Exercise objective. In the surge protector installation notes, find the passage that begins at the words "This part would" and ends after the words "a choice though.". Reproduce that passage word for word.

Total Home Surge Protector

Morning of the day after.

A bit time consuming and note you have to be comfortable doing this and if not hire an electrician. Saftey first - make sure you have your main breakers off (top of the panel) when working in the panel.

I needed to pass the 4 tails from the TVSS to the fuse panel this morning. It was a bit difficult to do with the 3/4" pipe and two short 90's. I ran two at a time using a 16/2 speaker cable as my fishing wire. I stagged taped two tails and pulled in the panel while pushing from the TVSS box. Its kind of slow going. The next two I did in a similiar fashion only slower.

This part would be much faster with a single straight and short 3/4" interconnection between TVSS (PTX-160) and fuse panel. Noticed that all of the cables are labeled (Black A and B, neutral white and earthground green).

Next steps are to shorten the neutral lead and ground leads. Both of these will going to the grounding / neutral block shown with the white wires in it. While I am in the vicinity will make the wires a bit tighter such that the copper doesn't show. The run from the opening to the neutral block is about 2-3" plus the run inside of the TVSS thru to the fuse panel (about 6" or so).

visio3.jpg


One "faux pas" was the two 90's. I did not have a choice though.

The following guidelines should be followed when installing conduit between the SPD and electrical panel:
• Avoid using 90° elbows and keep the conduit run as short and straight as possible.
See Figure 2-1.
• If the electrical system utilizes an isolated ground, then the SPD’s housing must be
isolated from ground using insulated conduit fittings.
• When applicable, use weatherproof (corrosion resistant) conduit and fittings to maintain the
enclosure’s NEMA 4 or 4X rating.

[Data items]

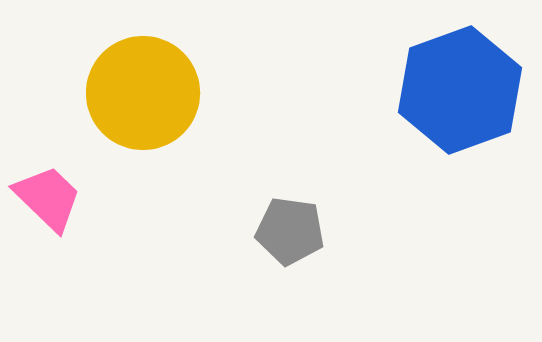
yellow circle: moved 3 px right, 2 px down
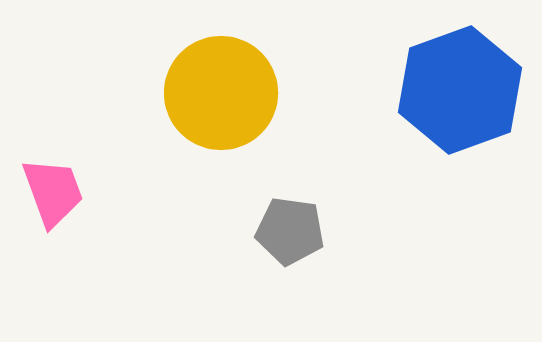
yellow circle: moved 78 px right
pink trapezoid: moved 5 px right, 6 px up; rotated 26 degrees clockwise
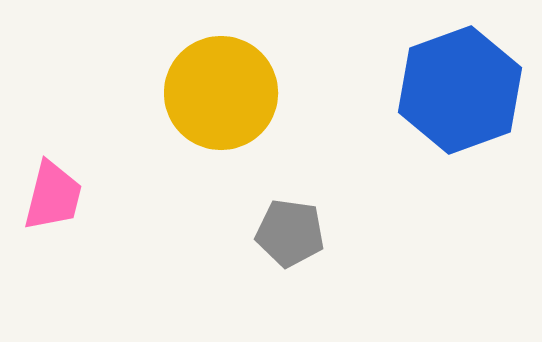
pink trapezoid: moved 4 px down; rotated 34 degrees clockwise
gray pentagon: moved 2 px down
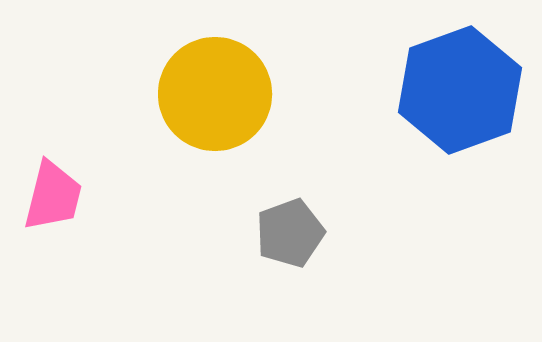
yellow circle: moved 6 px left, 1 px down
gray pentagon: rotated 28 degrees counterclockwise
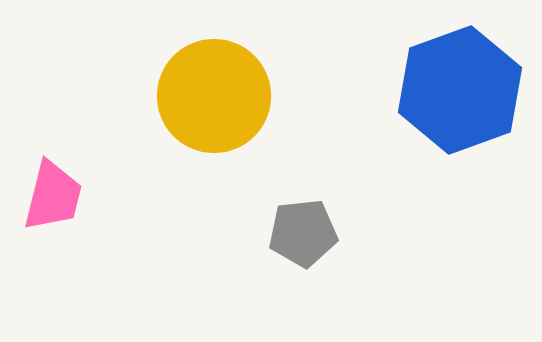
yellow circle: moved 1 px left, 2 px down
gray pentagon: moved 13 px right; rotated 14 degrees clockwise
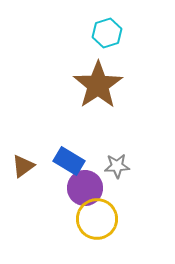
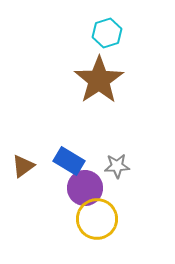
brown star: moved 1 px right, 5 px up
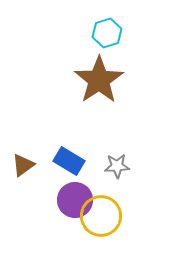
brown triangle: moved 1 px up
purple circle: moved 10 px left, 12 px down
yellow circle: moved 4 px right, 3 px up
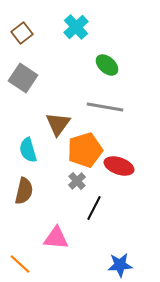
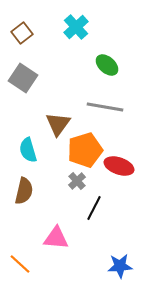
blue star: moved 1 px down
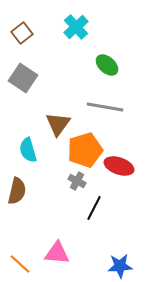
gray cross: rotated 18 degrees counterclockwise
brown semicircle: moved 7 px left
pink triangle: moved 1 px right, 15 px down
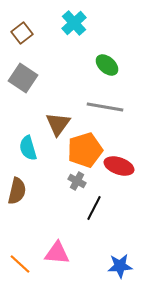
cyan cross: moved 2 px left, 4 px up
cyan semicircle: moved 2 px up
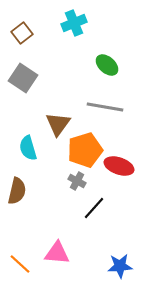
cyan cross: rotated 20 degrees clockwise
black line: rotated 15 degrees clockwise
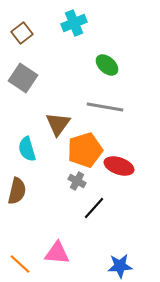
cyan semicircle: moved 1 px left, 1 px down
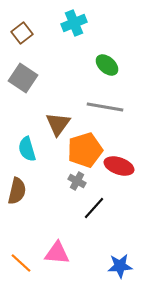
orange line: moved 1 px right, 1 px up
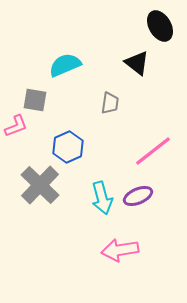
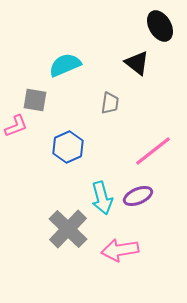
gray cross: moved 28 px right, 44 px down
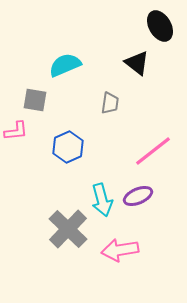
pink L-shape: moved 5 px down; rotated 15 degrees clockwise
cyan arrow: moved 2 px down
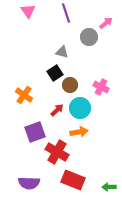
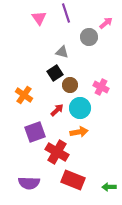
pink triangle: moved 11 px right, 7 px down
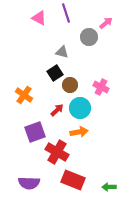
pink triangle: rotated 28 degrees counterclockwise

Solution to this exercise.
This part would be much faster with a single straight and short 3/4" interconnection between TVSS (PTX-160) and fuse panel. Noticed that all of the cables are labeled (Black A and B, neutral white and earthground green).

Next steps are to shorten the neutral lead and ground leads. Both of these will going to the grounding / neutral block shown with the white wires in it. While I am in the vicinity will make the wires a bit tighter such that the copper doesn't show. The run from the opening to the neutral block is about 2-3" plus the run inside of the TVSS thru to the fuse panel (about 6" or so).

visio3.jpg


One "faux pas" was the two 90's. I did not have a choice though.